● TASK TO COMPLETE
Could you transcribe the entries below exactly, without any of the pictures?
──────────
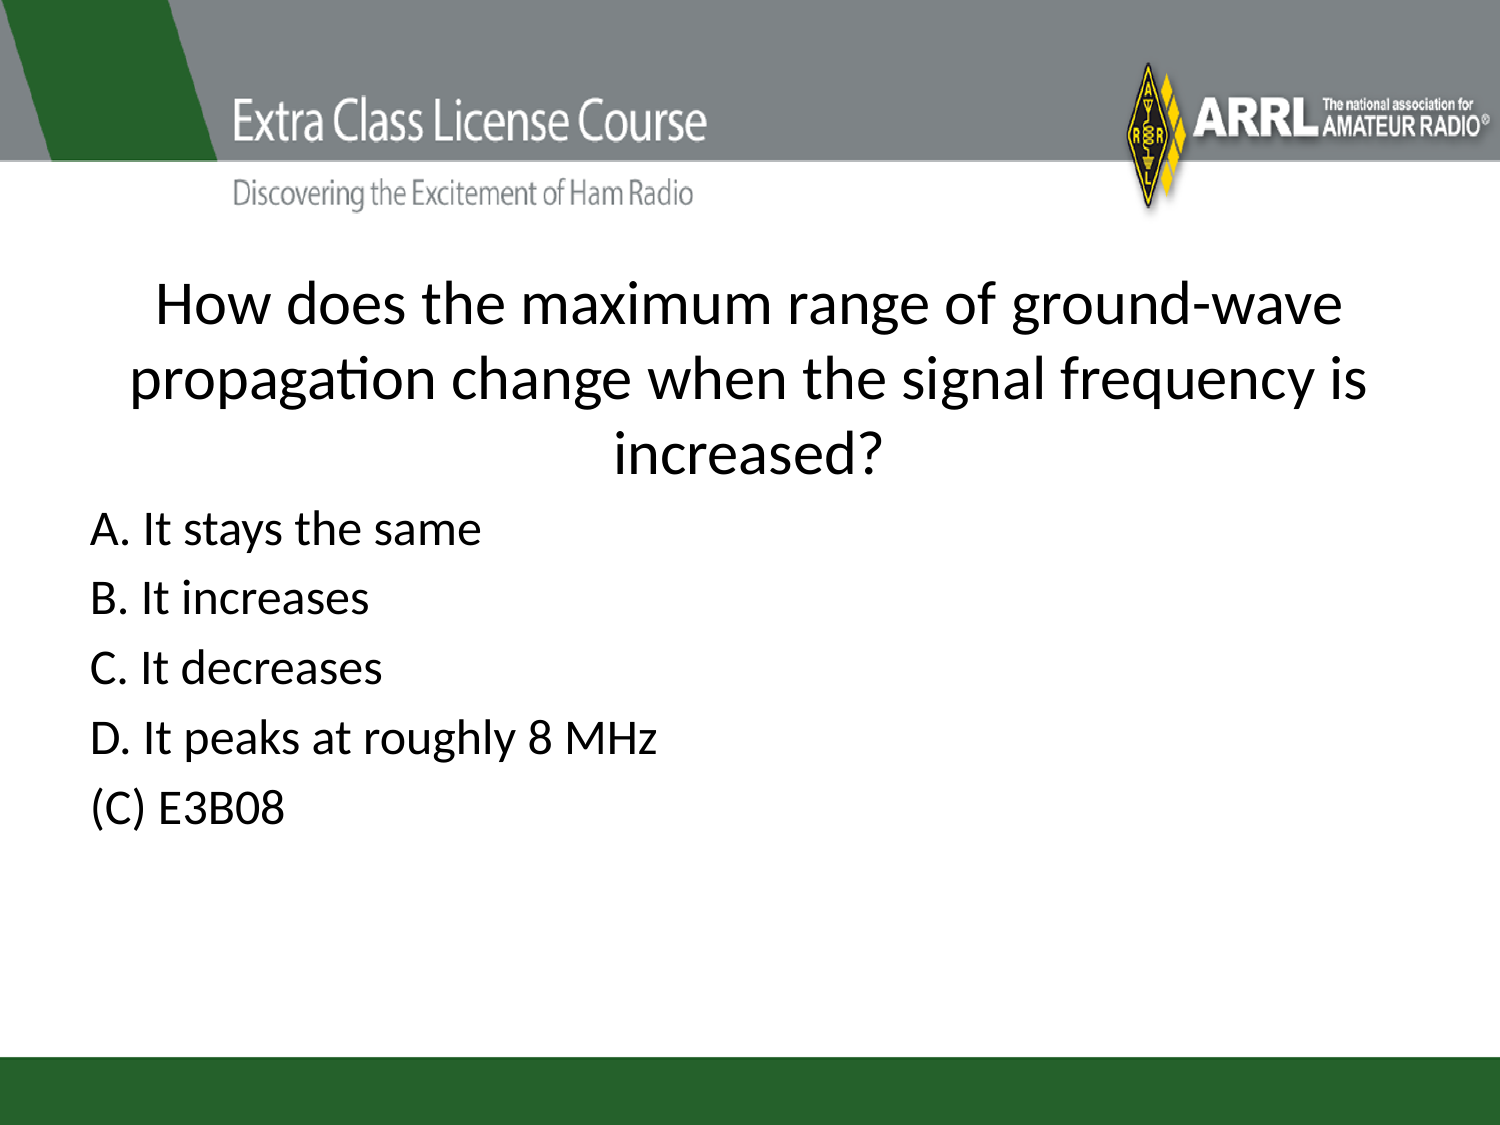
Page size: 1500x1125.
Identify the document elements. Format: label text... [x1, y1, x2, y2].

picture [0, 0, 1500, 1125]
list A. It stays the same B. It increases C. It decreases D. It peaks at roughly 8 MHz (C) E3B08 [75, 487, 1425, 1005]
title How does the maximum range of ground-wave propagation change when the signal frequency is increased? [75, 254, 1425, 435]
──────────
● ANSWER SECTION
Page size: 1500x1125.
Identify the document elements. Format: label text... [x1, y1, x2, y2].

picture [0, 0, 1500, 1125]
list A. It stays the same B. It increases C. It decreases D. It peaks at roughly 8 MHz (C) E3B08 [75, 487, 1425, 1005]
title How does the maximum range of ground-wave propagation change when the signal frequency is increased? [75, 254, 1425, 435]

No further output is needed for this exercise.